Overall, Our Place creates a beautiful site that makes it easy for you to take action, but without neglecting essentials.
AES’ website boasts a clean, modern design with bold colors that highlight key elements, such as its primary call-to-action to start a free trial of its software.
This makes the site not only engaging, but easy to visually navigate.
What really grabs me, however, is their powerful messaging. Once again, making use of The StoryBrand Framework, AES leans into the customer’s aspirations of being a more impactful teacher by giving their students more attention and being more efficient.
The company makes it clear how it helps make this possible — by offering a unique curriculum system — in the website hero, but continuing to break down the how as you scroll through the homepage and website.
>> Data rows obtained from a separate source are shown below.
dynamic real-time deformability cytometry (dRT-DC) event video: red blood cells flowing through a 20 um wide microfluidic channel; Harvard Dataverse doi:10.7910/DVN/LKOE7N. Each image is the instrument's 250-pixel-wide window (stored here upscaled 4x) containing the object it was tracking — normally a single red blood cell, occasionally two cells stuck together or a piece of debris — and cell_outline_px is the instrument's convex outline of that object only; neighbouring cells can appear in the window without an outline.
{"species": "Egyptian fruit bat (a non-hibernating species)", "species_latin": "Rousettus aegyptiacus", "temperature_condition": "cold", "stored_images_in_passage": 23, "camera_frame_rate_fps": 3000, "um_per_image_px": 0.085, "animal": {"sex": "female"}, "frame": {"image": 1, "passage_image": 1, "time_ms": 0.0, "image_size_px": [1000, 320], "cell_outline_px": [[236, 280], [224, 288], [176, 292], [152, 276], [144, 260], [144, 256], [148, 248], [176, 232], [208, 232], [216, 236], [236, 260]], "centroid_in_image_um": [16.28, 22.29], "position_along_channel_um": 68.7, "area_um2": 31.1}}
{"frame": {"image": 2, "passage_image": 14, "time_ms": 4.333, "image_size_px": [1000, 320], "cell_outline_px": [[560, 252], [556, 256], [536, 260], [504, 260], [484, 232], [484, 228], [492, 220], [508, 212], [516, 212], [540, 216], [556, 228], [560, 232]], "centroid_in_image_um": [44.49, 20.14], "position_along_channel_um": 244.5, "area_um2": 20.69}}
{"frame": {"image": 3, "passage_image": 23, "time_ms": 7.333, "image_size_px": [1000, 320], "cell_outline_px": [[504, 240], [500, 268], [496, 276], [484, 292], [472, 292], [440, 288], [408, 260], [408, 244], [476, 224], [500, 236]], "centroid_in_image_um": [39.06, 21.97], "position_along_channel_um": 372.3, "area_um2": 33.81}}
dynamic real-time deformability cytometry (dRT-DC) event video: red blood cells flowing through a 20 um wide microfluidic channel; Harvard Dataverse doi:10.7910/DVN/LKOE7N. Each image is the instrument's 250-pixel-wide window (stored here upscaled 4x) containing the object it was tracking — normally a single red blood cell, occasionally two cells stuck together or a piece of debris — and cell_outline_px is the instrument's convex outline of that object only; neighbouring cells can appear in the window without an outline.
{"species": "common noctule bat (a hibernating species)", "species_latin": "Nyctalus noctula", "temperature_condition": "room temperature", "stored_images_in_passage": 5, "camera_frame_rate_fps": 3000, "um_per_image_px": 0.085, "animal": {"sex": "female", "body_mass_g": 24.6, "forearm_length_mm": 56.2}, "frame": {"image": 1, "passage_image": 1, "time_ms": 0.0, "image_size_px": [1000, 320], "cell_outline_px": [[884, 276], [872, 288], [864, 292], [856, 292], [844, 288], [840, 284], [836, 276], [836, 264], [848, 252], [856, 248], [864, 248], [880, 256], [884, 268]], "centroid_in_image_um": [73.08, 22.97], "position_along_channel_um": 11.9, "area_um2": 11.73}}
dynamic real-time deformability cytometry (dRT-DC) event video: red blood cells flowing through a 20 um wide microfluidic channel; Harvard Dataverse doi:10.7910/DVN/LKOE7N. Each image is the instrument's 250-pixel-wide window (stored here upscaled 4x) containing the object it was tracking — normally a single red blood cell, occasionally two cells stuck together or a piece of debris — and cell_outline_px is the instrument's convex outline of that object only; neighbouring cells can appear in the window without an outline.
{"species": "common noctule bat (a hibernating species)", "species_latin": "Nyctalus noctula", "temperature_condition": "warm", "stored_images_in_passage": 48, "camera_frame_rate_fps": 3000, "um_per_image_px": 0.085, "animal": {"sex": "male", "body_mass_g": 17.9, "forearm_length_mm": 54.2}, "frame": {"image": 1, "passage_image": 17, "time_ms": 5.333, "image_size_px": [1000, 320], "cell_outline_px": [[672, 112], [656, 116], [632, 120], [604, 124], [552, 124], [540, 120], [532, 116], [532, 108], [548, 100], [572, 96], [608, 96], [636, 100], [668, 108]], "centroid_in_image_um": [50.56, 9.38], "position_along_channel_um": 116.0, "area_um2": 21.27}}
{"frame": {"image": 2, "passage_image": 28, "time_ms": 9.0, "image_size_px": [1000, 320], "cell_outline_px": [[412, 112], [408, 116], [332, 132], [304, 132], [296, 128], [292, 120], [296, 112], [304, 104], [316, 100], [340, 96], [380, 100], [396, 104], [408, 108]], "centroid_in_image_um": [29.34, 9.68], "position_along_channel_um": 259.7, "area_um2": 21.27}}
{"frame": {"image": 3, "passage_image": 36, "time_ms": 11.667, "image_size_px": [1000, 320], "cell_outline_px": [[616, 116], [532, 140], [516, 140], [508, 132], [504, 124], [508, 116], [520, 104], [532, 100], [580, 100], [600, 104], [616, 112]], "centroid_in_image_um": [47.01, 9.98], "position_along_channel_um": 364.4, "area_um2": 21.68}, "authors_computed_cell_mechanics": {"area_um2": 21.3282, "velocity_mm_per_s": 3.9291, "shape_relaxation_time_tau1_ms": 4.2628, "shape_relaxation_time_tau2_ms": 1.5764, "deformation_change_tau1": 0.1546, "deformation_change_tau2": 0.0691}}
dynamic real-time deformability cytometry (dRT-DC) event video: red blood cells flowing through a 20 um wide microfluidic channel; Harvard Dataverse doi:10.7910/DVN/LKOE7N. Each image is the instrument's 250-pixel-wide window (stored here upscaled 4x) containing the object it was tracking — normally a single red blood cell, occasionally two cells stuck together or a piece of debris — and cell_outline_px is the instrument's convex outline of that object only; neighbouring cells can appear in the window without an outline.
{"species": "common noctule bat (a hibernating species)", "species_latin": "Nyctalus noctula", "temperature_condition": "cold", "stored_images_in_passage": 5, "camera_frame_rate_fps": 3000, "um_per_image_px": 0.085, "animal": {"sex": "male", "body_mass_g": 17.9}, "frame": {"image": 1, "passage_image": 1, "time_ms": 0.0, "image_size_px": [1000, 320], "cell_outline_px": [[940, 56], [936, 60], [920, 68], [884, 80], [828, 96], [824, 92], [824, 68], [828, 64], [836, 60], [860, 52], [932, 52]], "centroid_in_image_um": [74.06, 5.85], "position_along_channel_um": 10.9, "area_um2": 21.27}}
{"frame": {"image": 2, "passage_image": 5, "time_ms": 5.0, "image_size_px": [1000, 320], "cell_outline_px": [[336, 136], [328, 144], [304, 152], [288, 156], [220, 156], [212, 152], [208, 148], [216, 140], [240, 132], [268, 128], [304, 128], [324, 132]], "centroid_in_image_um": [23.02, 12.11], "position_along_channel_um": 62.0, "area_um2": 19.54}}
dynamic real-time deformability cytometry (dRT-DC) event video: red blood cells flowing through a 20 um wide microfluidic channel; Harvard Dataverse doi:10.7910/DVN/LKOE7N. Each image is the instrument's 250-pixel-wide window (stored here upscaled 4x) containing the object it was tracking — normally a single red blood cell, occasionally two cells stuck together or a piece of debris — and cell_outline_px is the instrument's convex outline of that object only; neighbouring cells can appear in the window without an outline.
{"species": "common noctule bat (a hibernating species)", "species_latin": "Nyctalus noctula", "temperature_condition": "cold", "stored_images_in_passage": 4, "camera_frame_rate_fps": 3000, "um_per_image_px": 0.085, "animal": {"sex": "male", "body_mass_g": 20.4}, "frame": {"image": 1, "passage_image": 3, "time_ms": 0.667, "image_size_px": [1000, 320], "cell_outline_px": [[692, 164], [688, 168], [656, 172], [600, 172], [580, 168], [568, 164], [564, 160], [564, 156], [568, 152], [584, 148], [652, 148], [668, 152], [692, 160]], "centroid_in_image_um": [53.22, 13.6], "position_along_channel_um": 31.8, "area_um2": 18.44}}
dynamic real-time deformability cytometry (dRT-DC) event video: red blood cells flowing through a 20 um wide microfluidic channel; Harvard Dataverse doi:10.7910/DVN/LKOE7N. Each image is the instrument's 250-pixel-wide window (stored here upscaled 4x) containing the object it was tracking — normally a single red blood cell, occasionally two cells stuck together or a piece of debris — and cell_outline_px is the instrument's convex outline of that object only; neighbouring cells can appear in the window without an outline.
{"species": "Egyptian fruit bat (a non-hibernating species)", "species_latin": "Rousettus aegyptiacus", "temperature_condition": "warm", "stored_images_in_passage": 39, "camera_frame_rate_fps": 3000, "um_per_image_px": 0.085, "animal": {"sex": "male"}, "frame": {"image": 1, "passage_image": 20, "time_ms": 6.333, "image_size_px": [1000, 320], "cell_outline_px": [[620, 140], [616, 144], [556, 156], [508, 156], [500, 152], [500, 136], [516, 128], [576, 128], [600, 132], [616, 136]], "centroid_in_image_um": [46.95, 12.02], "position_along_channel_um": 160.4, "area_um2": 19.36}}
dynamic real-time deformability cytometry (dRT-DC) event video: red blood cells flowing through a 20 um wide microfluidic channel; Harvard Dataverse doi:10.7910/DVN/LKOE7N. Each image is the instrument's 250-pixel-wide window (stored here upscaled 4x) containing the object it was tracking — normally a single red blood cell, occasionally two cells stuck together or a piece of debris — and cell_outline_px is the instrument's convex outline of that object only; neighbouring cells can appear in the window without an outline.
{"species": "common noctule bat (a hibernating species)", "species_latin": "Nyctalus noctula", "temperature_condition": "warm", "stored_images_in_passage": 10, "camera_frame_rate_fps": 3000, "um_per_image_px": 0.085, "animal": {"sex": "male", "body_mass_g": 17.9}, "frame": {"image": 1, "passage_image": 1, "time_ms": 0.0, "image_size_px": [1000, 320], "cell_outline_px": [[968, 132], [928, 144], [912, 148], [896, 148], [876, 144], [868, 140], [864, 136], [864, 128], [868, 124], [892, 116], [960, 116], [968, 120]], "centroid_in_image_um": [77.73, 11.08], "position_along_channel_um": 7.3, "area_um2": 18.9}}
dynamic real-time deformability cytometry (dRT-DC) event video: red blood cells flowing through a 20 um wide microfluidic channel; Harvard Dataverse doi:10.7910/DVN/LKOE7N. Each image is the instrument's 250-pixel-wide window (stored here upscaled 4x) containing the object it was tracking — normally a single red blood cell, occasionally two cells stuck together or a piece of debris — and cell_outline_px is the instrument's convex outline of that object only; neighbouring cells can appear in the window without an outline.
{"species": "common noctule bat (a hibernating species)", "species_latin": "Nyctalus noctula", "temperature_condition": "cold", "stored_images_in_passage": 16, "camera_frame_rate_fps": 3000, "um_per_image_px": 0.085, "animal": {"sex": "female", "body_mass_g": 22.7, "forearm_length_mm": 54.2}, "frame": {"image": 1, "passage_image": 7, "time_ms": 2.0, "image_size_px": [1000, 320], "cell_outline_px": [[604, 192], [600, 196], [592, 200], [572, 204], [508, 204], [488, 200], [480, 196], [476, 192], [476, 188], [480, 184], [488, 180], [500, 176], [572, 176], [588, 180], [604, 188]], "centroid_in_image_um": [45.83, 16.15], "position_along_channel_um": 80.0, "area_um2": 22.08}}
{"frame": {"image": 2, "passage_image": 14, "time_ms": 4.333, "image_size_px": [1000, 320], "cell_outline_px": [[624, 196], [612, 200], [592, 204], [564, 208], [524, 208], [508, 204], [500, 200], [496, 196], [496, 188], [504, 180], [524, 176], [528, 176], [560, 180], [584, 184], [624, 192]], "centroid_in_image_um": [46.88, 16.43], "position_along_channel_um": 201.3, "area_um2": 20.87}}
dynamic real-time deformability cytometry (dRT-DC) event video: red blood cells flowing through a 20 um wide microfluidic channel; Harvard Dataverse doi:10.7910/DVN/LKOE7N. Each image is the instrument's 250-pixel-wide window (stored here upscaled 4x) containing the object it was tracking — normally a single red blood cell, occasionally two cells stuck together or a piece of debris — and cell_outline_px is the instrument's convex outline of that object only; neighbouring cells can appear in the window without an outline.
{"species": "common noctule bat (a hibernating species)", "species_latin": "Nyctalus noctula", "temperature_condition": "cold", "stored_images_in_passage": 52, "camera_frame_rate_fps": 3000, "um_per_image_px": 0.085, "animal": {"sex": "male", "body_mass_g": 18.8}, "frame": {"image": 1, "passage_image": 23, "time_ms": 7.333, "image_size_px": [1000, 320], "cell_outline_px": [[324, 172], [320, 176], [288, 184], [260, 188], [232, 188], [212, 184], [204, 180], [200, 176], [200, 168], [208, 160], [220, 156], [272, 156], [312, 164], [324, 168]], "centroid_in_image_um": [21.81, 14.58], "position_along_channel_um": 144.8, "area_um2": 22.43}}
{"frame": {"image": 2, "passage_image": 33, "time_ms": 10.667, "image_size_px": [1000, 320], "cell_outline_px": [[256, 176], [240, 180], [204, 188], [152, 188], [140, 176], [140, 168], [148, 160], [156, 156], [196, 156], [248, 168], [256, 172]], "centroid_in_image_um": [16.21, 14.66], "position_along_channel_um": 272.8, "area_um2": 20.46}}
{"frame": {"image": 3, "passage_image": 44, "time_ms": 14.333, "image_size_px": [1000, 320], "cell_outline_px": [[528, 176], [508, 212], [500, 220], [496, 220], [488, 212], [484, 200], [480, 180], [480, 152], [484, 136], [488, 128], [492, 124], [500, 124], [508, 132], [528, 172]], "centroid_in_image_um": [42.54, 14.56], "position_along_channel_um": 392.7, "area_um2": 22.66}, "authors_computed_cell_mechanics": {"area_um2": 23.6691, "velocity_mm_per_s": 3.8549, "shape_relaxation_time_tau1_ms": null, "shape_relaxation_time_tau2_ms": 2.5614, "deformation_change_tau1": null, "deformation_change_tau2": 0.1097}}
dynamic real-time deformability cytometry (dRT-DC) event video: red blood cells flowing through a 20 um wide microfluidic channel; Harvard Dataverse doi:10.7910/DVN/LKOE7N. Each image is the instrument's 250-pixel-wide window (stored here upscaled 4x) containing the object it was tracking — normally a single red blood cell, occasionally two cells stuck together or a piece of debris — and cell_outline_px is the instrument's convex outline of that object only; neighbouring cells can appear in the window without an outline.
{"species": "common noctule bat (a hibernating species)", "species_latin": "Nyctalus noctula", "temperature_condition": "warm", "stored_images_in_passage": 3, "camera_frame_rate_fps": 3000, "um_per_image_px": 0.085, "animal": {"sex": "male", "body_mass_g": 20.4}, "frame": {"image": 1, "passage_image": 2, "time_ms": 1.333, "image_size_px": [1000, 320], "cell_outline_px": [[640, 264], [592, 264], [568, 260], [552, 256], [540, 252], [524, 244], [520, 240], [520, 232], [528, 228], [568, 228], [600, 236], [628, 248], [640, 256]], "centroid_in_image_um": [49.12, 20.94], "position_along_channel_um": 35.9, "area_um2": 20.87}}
AES also does a great job of showcasing educational content through its learning center and blog and also using original and inclusive photography throughout the website.
This not only brings an air of greater authenticity to the website, but also helps the company resonate with a wider audience of teachers and communities.
8. Scribe Media
Last, but not least we have Scribe Media, a full-service publishing company that can help you with everything from actually writing your book to marketing it.
To capture this on the website, the team uses an animated text in the hero that cycles through its various services in a way that is engaging, but subtle.
From there, it capitalizes on social proof to further illustrate what it does. It shares the number of books the company has worked on and their accolades, then highlight prominent projects, faces, and stories from each of the primary services.
These projects then link to the service being discussed as well as a video diving deeper.
Outside of the homepage, Scribe Media does a great job of answering common buyer questions in the top navigation, such as “Why Scribe?” and how much it costs to work with the company.
It also shares valuable educational content via a blog, podcast, and more linked in the footer.
Breathe new life into your business website
Your website is the strongest tool you have in our digital world.
But to leverage all that it can do for your business — generate leads, increase brand awareness, make sales, and create trust with customers — it needs to be well-strategized and designed.
Now, that doesn’t mean you scrap what you have now.
There are numerous ways to breathe new life into your website and achieve your goals. Perhaps your website is due for a whole new look or perhaps it just needs some new pages or content.
With that in mind, use these examples of websites done well to help you evaluate where your website may be coming up short and what you can do in the coming quarter to improve it.